Global temperatures remained exceptionally high throughout 2025 despite the absence of warming natural cycles such as El Niño, highlighting the dominant role of fossil fuel-driven climate change in intensifying extreme weather, a new report revealed on December 30, 2025.
Heatwaves grew more severe, storms became wetter and stronger, and droughts and wildfires worsened, pushing millions of people—especially the poor and marginalised—close to the limits of adaptation.
Heatwaves have become measurably more intense since the Paris Agreement was signed in 2015, with some events now up to 10 times more likely than a decade ago. While measures to reduce vulnerability and exposure have saved lives in some cases, World Weather Attribution (WWA)’s annual report, Unequal evidence and impacts, limits to adaptation: Extreme Weather in 2025, warned that adaptation alone cannot keep pace with rising risks. Rapid and drastic reductions in fossil fuel use remain the most effective way to avoid the worst impacts of climate change.
The report examined how continued burning of coal, oil and gas has amplified extreme weather across regions and deepened social and scientific inequalities.
“Each year, the risks of climate change become less hypothetical and more brutal reality,” said Friederike Otto, professor in climate science at Imperial College London and co-founder of WWA. “Our report shows that despite efforts to cut carbon emissions, they have fallen short in preventing global temperature rise and the worst impacts. Decision-makers must face the reality that their continued reliance on fossil fuels is costing lives, billions in economic losses, and causing irreversible damage to communities worldwide.”
Despite La Niña conditions—typically associated with cooler global temperatures—2025 still ranked among the three hottest years on record, with the three-year global average temperature crossing the 1.5°C threshold for the first time. Since the Paris Agreement, global warming has increased by about 0.3°C, a rise scientists say has had outsized effects on extreme heat, rainfall and fire weather.

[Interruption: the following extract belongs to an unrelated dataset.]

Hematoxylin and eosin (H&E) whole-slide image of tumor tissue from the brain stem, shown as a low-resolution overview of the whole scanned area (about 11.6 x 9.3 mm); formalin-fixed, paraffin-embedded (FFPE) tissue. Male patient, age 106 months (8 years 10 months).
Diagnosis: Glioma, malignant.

WWA identified 157 extreme weather events in 2025 that met its humanitarian impact criteria. Floods and heatwaves were the most frequent, with 49 events each, followed by storms (38), wildfires (11), droughts (7) and cold spells (3). Of the 22 events analysed in depth across Africa, the Americas, Asia, Europe and Oceania, 17 were found to be made more severe or more likely due to climate change.
Heatwaves were the deadliest events of the year. While most heat-related deaths remain unreported, one study estimated that a single summer heatwave killed 24,400 people in Europe. Attribution studies published in 2025 also showed that human-induced climate change intensified heatwaves in South Sudan, Burkina Faso, Norway, Sweden, Mexico, Argentina and England.
Storms and tropical cyclones caused widespread devastation, including multiple storms in Asia and Southeast Asia that killed more than 1,700 people and Hurricane Melissa in the Caribbean. World Weather Attribution found that climate change increased the likelihood and intensity of rainfall associated with these storms, while separate analysis showed all Atlantic hurricanes in the 2025 season were stronger due to warming oceans—changes that can translate into far greater damage.
Several regions, including central Africa, western Australia, central Brazil, Canada and large parts of the Middle East, experienced some of their driest years on record, triggering water shortages, crop failures and heightened wildfire risk. Studies of major wildfires in places such as Los Angeles and southern Spain found that climate change significantly increased the probability of extreme fire weather.
The report highlights deep inequalities in both impacts and evidence. Extreme weather consistently hit poor and marginalised communities hardest, while gaps in weather observations and limitations in climate models constrained scientists’ ability to fully assess many disasters in the Global South.
“2025 showed us that we are now in a persistent new era of dangerous, extreme weather,” said Theodore Keeping, researcher at Imperial College London. “The evidence of the severe, real impacts of climate change are clearer than ever, and it is essential that action is taken to stop fossil fuel emissions, and to help the world’s most vulnerable prepare for the devastating impacts of increasingly extreme weather.”
Another researcher, Sjoukje Philip of the Royal Netherlands Meteorological Institute (KNMI), said natural climate variability could not explain the scale of warming seen this year. “There is nothing in natural climate models that can explain why 2025 was this hot,” she said. “The continuous rise in greenhouse gas emissions has pushed our climate into a new, more extreme state, where even small increases in global temperatures now trigger disproportionately severe impacts.”
WWA concluded that while preparedness and adaptation remain essential, they are not enough on their own. Without a rapid transition away from fossil fuels, scientists warn that extreme weather will continue to intensify, pushing societies further beyond their capacity to cope in the years ahead.